■ WORK INSTRUCTION
Set the pictures aside and return each record below precisely as written.

Records from a dataset:
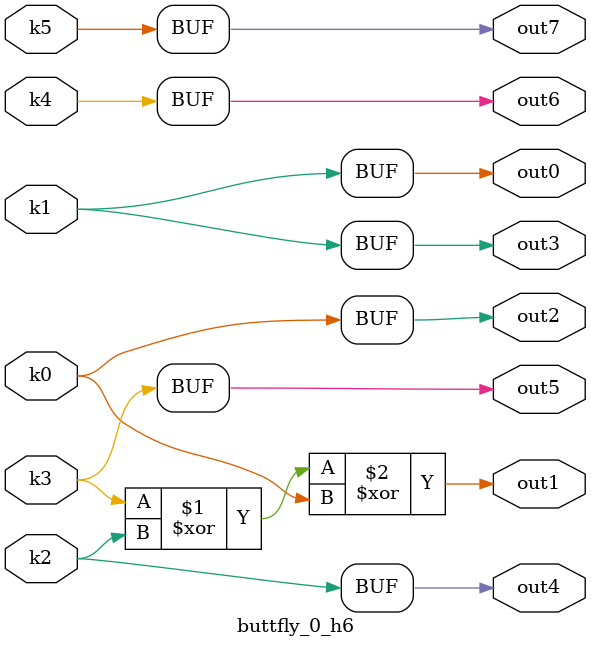
<source format=v>
module buttfly_0(pi00, pi01, pi02, pi03, pi04, pi05, pi06, pi07, pi08, pi09, po0, po1, po2, po3, po4, po5, po6, po7);
input pi00, pi01, pi02, pi03, pi04, pi05, pi06, pi07, pi08, pi09;
output po0, po1, po2, po3, po4, po5, po6, po7;
wire k0, k1, k2, k3, k4, k5;
buttfly_0_w6 DUT1 (pi00, pi01, pi02, pi03, pi04, pi05, pi06, pi07, pi08, pi09, k0, k1, k2, k3, k4, k5);
buttfly_0_h6 DUT2 (k0, k1, k2, k3, k4, k5, po0, po1, po2, po3, po4, po5, po6, po7);
endmodule

module buttfly_0_w6(in9, in8, in7, in6, in5, in4, in3, in2, in1, in0, k5, k4, k3, k2, k1, k0);
input in9, in8, in7, in6, in5, in4, in3, in2, in1, in0;
output k5, k4, k3, k2, k1, k0;
assign k0 =   ((~in8 ^ in5) & ((in1 & (~in9 | in6)) | (~in9 & in6))) | (((in9 & ~in6) | (in0 & (in9 | ~in6))) & (in8 ^ in5));
assign k1 =   (in1 & (in9 ^ in6)) | (in0 & (~in9 ^ in6));
assign k2 =   (((in9 & (in6 | in3)) | (in6 & in3)) & (~in7 | ~in4) & (in8 | in5)) | (in8 & in5 & (~in7 | ~in4)) | (~in7 & ~in4);
assign k3 =   ((in7 ^ in4) & (((in8 | in5) & ((in3 & (in9 | in6)) | (in9 & in6))) | (in8 & in5))) | ((~in8 | ~in5) & ((~in9 & ~in6) | (in2 & (~in9 | ~in6))) & (~in7 ^ in4)) | (~in8 & ~in5 & (~in7 ^ in4));
assign k4 =   ((in8 ^ in5) & ((in3 & (in9 | in6)) | (in9 & in6))) | (((~in9 & ~in6) | (in2 & (~in9 | ~in6))) & (~in8 ^ in5));
assign k5 =   (in3 & (in9 ^ in6)) | (in2 & (~in9 ^ in6));
endmodule

module buttfly_0_h6(k5, k4, k3, k2, k1, k0, out7, out6, out5, out4, out3, out2, out1, out0);
input k5, k4, k3, k2, k1, k0;
output out7, out6, out5, out4, out3, out2, out1, out0;
assign out0 = k1;
assign out1 = k3 ^ k2 ^ k0;
assign out2 = k0;
assign out3 = k1;
assign out4 = k2;
assign out5 = k3;
assign out6 = k4;
assign out7 = k5;
endmodule

</source>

■ RESPONSE AREA
<source format=v>
module buttfly_0(pi00, pi01, pi02, pi03, pi04, pi05, pi06, pi07, pi08, pi09, po0, po1, po2, po3, po4, po5, po6, po7);
input pi00, pi01, pi02, pi03, pi04, pi05, pi06, pi07, pi08, pi09;
output po0, po1, po2, po3, po4, po5, po6, po7;
wire k0, k1, k2, k3, k4, k5;
buttfly_0_w6 DUT1 (pi00, pi01, pi02, pi03, pi04, pi05, pi06, pi07, pi08, pi09, k0, k1, k2, k3, k4, k5);
buttfly_0_h6 DUT2 (k0, k1, k2, k3, k4, k5, po0, po1, po2, po3, po4, po5, po6, po7);
endmodule

module buttfly_0_w6(in9, in8, in7, in6, in5, in4, in3, in2, in1, in0, k5, k4, k3, k2, k1, k0);
input in9, in8, in7, in6, in5, in4, in3, in2, in1, in0;
output k5, k4, k3, k2, k1, k0;
assign k0 =   ((~in8 ^ in5) & ((in1 & (~in9 | in6)) | (~in9 & in6))) | (((in9 & ~in6) | (in0 & (in9 | ~in6))) & (in8 ^ in5));
assign k1 =   (in1 & (in9 ^ in6)) | (in0 & (~in9 ^ in6));
assign k2 =   (((in9 & (in6 | in3)) | (in6 & in3)) & (~in7 | ~in4) & (in8 | in5)) | (in8 & in5 & (~in7 | ~in4)) | (~in7 & ~in4);
assign k3 =   ((in7 ^ in4) & (((in8 | in5) & ((in3 & (in9 | in6)) | (in9 & in6))) | (in8 & in5))) | ((~in8 | ~in5) & ((~in9 & ~in6) | (in2 & (~in9 | ~in6))) & (~in7 ^ in4)) | (~in8 & ~in5 & (~in7 ^ in4));
assign k4 =   ((in8 ^ in5) & ((in3 & (in9 | in6)) | (in9 & in6))) | (((~in9 & ~in6) | (in2 & (~in9 | ~in6))) & (~in8 ^ in5));
assign k5 =   (in3 & (in9 ^ in6)) | (in2 & (~in9 ^ in6));
endmodule

module buttfly_0_h6(k5, k4, k3, k2, k1, k0, out7, out6, out5, out4, out3, out2, out1, out0);
input k5, k4, k3, k2, k1, k0;
output out7, out6, out5, out4, out3, out2, out1, out0;
assign out0 = k1;
assign out1 = k3 ^ k2 ^ k0;
assign out2 = k0;
assign out3 = k1;
assign out4 = k2;
assign out5 = k3;
assign out6 = k4;
assign out7 = k5;
endmodule

</source>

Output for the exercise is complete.